The Port wine time bomb

Friday, 4. August 2017 - 11:45

Douro by António Alfarroba (WikiCommons)

The Douro industry can look very gentlemanly from the outside, and so it was like throwing a bomb into the Factory House sitting room when Adrian Bridge, CEO of The Fladgate Partnership (controlling the Taylor, Fonseca, and Croft brands), wrote in The World of Fine Wine: “The ability to make table wine in the Douro valley profitably … is due largely to an indirect subsidy from Port. Without this, many Douro table wine projects would simply not be economical. This system … is not compatible with the needs of a great classic wine region. It would be unthinkable, for example, for Bordeaux to declassify half the production of a Médoc First Growth to allow a mediocre vineyard in Entre-Deux-Mers to sell its wine at a higher price.”

He bluntly classified the thriving new Douro table wine projects as “rare examples of having your cake, eating it, and getting someone else to pay for it.” Bridge was attacking the benefício system, a venerable regulation of Port production that is coming under increasing scrutiny as the region moves into 21st-century market reality.

What is benefício?

**********

## Instructions for the task
List the brands that the article on Port wine says The Fladgate Partnership controls.

## Record extracts
**********

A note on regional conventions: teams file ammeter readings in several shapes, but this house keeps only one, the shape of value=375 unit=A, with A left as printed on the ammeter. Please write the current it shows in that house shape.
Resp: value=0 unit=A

**********

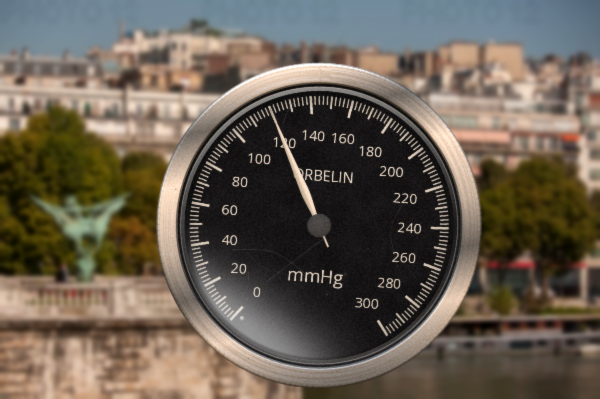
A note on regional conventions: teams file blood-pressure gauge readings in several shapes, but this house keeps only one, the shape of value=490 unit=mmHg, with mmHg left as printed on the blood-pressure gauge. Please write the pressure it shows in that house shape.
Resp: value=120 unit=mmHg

**********

## Your solution
Taylor, Fonseca, Croft